## [Work instruction]
Give every line from the records below as a Markdown table with the columns Row and Line, numbering the rows and leaving out blank lines and the pictures.

- - - -

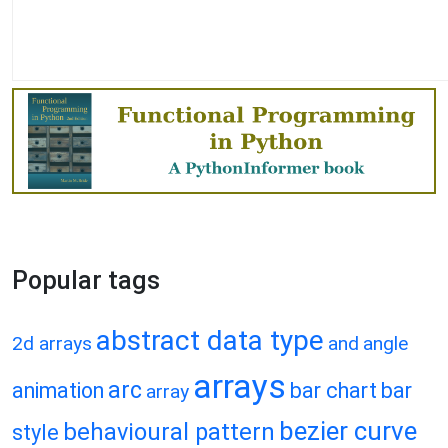
Popular tags
abstract data type
2d arrays
and
angle
arrays
arc
animation
bar chart
bar
array
bezier curve
behavioural pattern
style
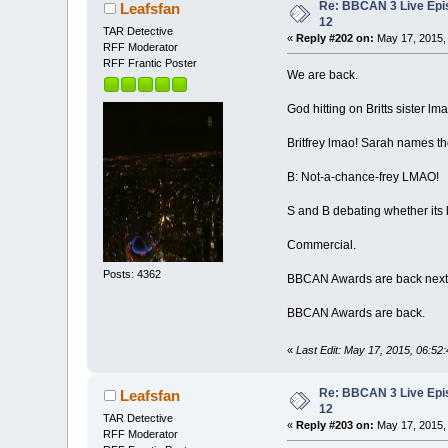
Re: BBCAN 3 Live Epi
Leafsfan
12
TAR Detective
«
Reply #202 on:
May 17, 2015,
RFF Moderator
RFF Frantic Poster
We are back.
God hitting on Britts sister lma
Britfrey lmao! Sarah names t
B: Not-a-chance-frey LMAO!
S and B debating whether its b
Commercial.
Posts: 4362
BBCAN Awards are back next
BBCAN Awards are back.
«
Last Edit: May 17, 2015, 06:52
Re: BBCAN 3 Live Epi
Leafsfan
12
TAR Detective
«
Reply #203 on:
May 17, 2015,
RFF Moderator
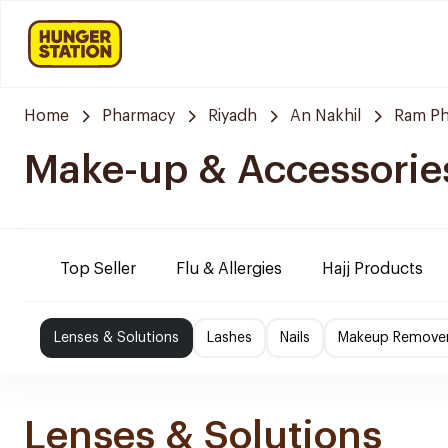
Home
Pharmacy
Riyadh
An Nakhil
Ram P
Make-up & Accessorie
Top Seller
Flu & Allergies
Hajj Products
Lenses & Solutions
Lashes
Nails
Makeup Remove
Lenses & Solutions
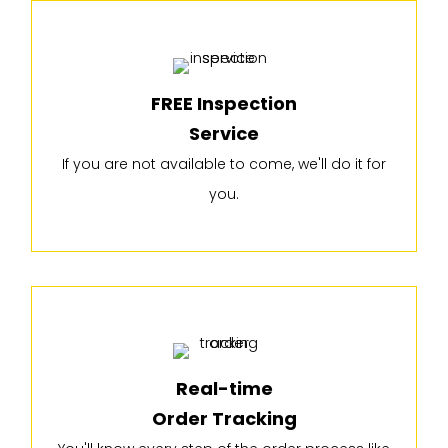
FREE Inspection
Service
If you are not available to come, we'll do it for
you.
Real-time
Order Tracking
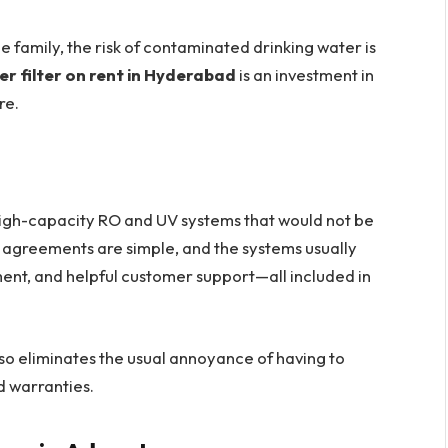
he family, the risk of contaminated drinking water is
r filter on rent in Hyderabad
is an investment in
re.
high-capacity RO and UV systems that would not be
 agreements are simple, and the systems usually
ent, and helpful customer support—all included in
lso eliminates the usual annoyance of having to
d warranties.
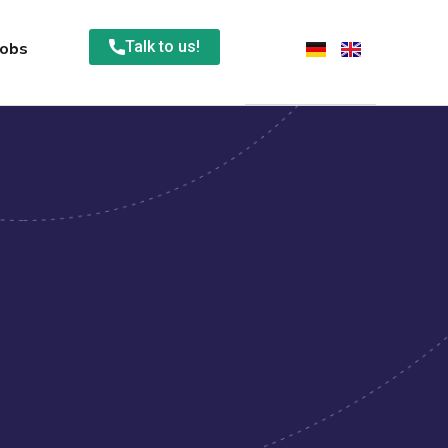
Talk to us!
Jobs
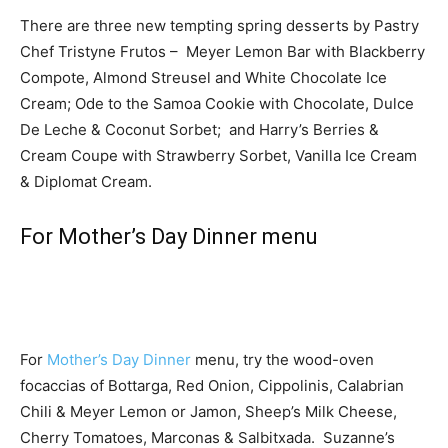
There are three new tempting spring desserts by Pastry
Chef Tristyne Frutos – Meyer Lemon Bar with Blackberry
Compote, Almond Streusel and White Chocolate Ice
Cream; Ode to the Samoa Cookie with Chocolate, Dulce
De Leche & Coconut Sorbet; and Harry’s Berries &
Cream Coupe with Strawberry Sorbet, Vanilla Ice Cream
& Diplomat Cream.
For Mother’s Day Dinner menu
For
Mother’s Day Dinner
menu, try the wood-oven
focaccias of Bottarga, Red Onion, Cippolinis, Calabrian
Chili & Meyer Lemon or Jamon, Sheep’s Milk Cheese,
Cherry Tomatoes, Marconas & Salbitxada. Suzanne’s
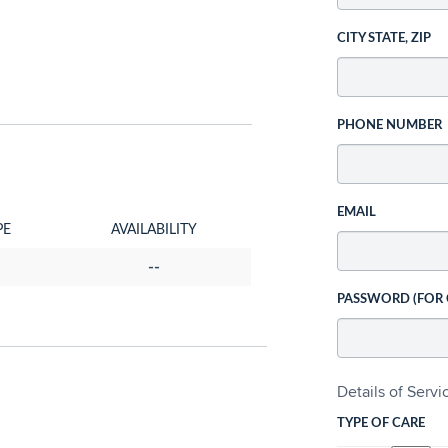
CITY STATE, ZIP
PHONE NUMBER
EMAIL
PE
AVAILABILITY
--
PASSWORD (FOR
Details of Serv
TYPE OF CARE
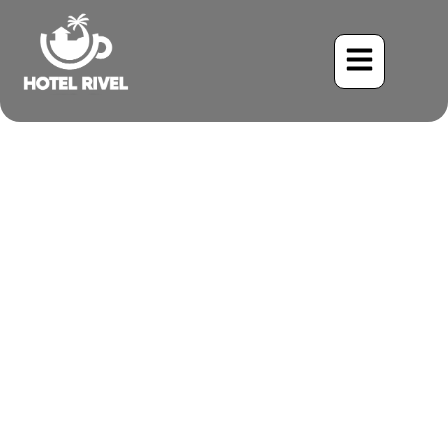
How Mountain Air
Enhances Your Yoga
Practice in Costa Rica?
Benjamin Charbonneau, CFA
July 9, 2025
4:59 pm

- - - -

## [Output for this task]
| Row | Line |
|---|---|
| 1 | Popular tags |
| 2 | abstract data type |
| 3 | 2d arrays |
| 4 | and |
| 5 | angle |
| 6 | arrays |
| 7 | arc |
| 8 | animation |
| 9 | bar chart |
| 10 | bar |
| 11 | array |
| 12 | bezier curve |
| 13 | behavioural pattern |
| 14 | style |
| 15 | Re: BBCAN 3 Live Epi |
| 16 | Leafsfan |
| 17 | 12 |
| 18 | TAR Detective |
| 19 | « |
| 20 | Reply #202 on: |
| 21 | May 17, 2015, |
| 22 | RFF Moderator |
| 23 | RFF Frantic Poster |
| 24 | We are back. |
| 25 | God hitting on Britts sister lma |
| 26 | Britfrey lmao! Sarah names t |
| 27 | B: Not-a-chance-frey LMAO! |
| 28 | S and B debating whether its b |
| 29 | Commercial. |
| 30 | Posts: 4362 |
| 31 | BBCAN Awards are back next |
| 32 | BBCAN Awards are back. |
| 33 | « |
| 34 | Last Edit: May 17, 2015, 06:52 |
| 35 | Re: BBCAN 3 Live Epi |
| 36 | Leafsfan |
| 37 | 12 |
| 38 | TAR Detective |
| 39 | « |
| 40 | Reply #203 on: |
| 41 | May 17, 2015, |
| 42 | RFF Moderator |
| 43 | Home |
| 44 | Pharmacy |
| 45 | Riyadh |
| 46 | An Nakhil |
| 47 | Ram P |
| 48 | Make-up & Accessorie |
| 49 | Top Seller |
| 50 | Flu & Allergies |
| 51 | Hajj Products |
| 52 | Lenses & Solutions |
| 53 | Lashes |
| 54 | Nails |
| 55 | Makeup Remove |
| 56 | Lenses & Solutions |
| 57 | FREE Inspection |
| 58 | Service |
| 59 | If you are not available to come, we'll do it for |
| 60 | you. |
| 61 | Real-time |
| 62 | Order Tracking |
| 63 | he family, the risk of contaminated drinking water is |
| 64 | r filter on rent in Hyderabad |
| 65 | is an investment in |
| 66 | re. |
| 67 | high-capacity RO and UV systems that would not be |
| 68 |  agreements are simple, and the systems usually |
| 69 | ent, and helpful customer support—all included in |
| 70 | lso eliminates the usual annoyance of having to |
| 71 | d warranties. |
| 72 | Talk to us! |
| 73 | Jobs |
| 74 | There are three new tempting spring desserts by Pastry |
| 75 | Chef Tristyne Frutos – Meyer Lemon Bar with Blackberry |
| 76 | Compote, Almond Streusel and White Chocolate Ice |
| 77 | Cream; Ode to the Samoa Cookie with Chocolate, Dulce |
| 78 | De Leche & Coconut Sorbet; and Harry’s Berries & |
| 79 | Cream Coupe with Strawberry Sorbet, Vanilla Ice Cream |
| 80 | & Diplomat Cream. |
| 81 | For Mother’s Day Dinner menu |
| 82 | For |
| 83 | Mother’s Day Dinner |
| 84 | menu, try the wood-oven |
| 85 | focaccias of Bottarga, Red Onion, Cippolinis, Calabrian |
| 86 | Chili & Meyer Lemon or Jamon, Sheep’s Milk Cheese, |
| 87 | Cherry Tomatoes, Marconas & Salbitxada. Suzanne’s |
| 88 | CITY STATE, ZIP |
| 89 | PHONE NUMBER |
| 90 | EMAIL |
| 91 | PE |
| 92 | AVAILABILITY |
| 93 | -- |
| 94 | PASSWORD (FOR |
| 95 | Details of Serv |
| 96 | TYPE OF CARE |
| 97 | How Mountain Air |
| 98 | Enhances Your Yoga |
| 99 | Practice in Costa Rica? |
| 100 | Benjamin Charbonneau, CFA |
| 101 | July 9, 2025 |
| 102 | 4:59 pm |